Private equity fund buying Cincinnati-based Frisch’s
CINCINNATI (AP) — Frisch’s Big Boy restaurants are being sold to a private equity fund, the company announced Friday, ending family operation of the Cincinnati-based chain that dates to a 1939 drive-thru.
Frisch’s Restaurants Inc. said NRD Partners I will buy all outstanding shares for $34 each, or some $175 million.
The regional chain of the iconic Big Boy mascot and namesake two-burger sandwich owns some 95 family restaurants in Ohio, Kentucky and Indiana. Its website states it has another 26 operated in the region by licensees. Frisch’s says it owns the “Big Boy” trademark in Kentucky and Indiana, and in most of Ohio and Tennessee.
Tobacco firms get partial win over claims on smoking effects
WASHINGTON (AP) — America’s largest tobacco companies must inform consumers that cigarettes were designed to increase addiction, but not that they lied to the public about the dangers of smoking, a U.S. appeals court ruled on Friday.
The ruling from the U.S. Court of Appeals for the District of Columbia Circuit is a partial win for cigarette makers in the long-running legal fight that began in the Clinton administration in 1999. In this latest round, the companies objected to running court-ordered advertisements that would have branded themselves as liars.

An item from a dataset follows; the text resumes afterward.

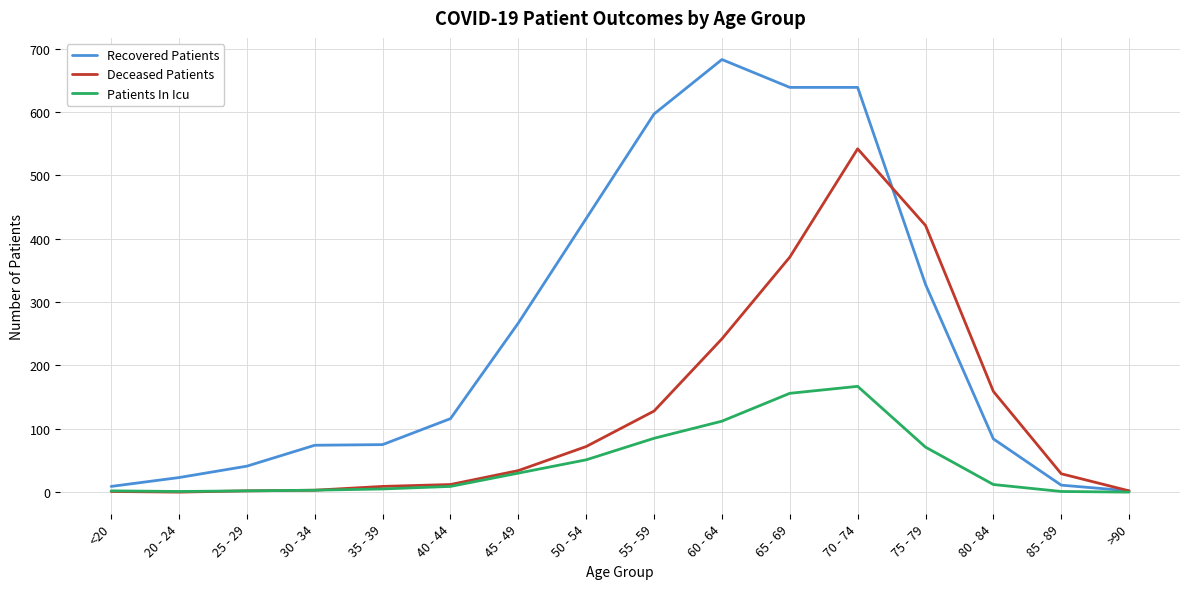

List the series in order of their overall mean, lowest first.

Patients In Icu, Deceased Patients, Recovered Patients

Target settlement with MasterCard fails to get bank support
NEW YORK (AP) — A $19 million deal between Target and MasterCard to settle lawsuits stemming from the retailer’s massive pre-Christmas 2013 data breach has been scrapped, because it failed to get enough support from the affected banks and credit unions.
While the rejection sends the companies back to the drawing board, advocates for the financial institutions said they were pleased, claiming that the settlement would have provided compensation for just a fraction of the losses.
Adult dating site investigating possible breach of user data
PALO ALTO, Calif. (AP) — The operator of a popular adult dating website said Friday it’s investigating a potential security breach, following reports that hackers stole names, email addresses and information about the sexual preferences of up to 4 million members.
Britain’s Channel 4 news outlet reported that hackers posted some of the information on an obscure website after stealing account data from the operator of AdultFriendFinder.com, which claims 64 million members worldwide use its service to “hook up, find sex or meet someone hot now.”
By The Associated Press=
The Dow Jones industrial average fell 53.72 points, or 0.3 per cent, to 18,232.02. The S&P 500 index lost 4.76 points, or 0.2 per cent, to 2,126.06. The Nasdaq composite edged down 1.43 points to 5,089.
Benchmark U.S. crude fell $1 to close at $59.72 a barrel in New York. U.S. oil finished the week between $59 and $60 for the fourth straight week. Brent crude, a benchmark for international oil used by many U.S. refineries, fell $1.17 to close at $65.37 in London. time. Wholesale gasoline fell 2.8 cents to close at $2.054 a gallon. Heating oil fell 3.3 cents to close at $1.953 a gallon. Natural gas fell 6.2 cents to close at $2.887 per 1,000 cubic feet.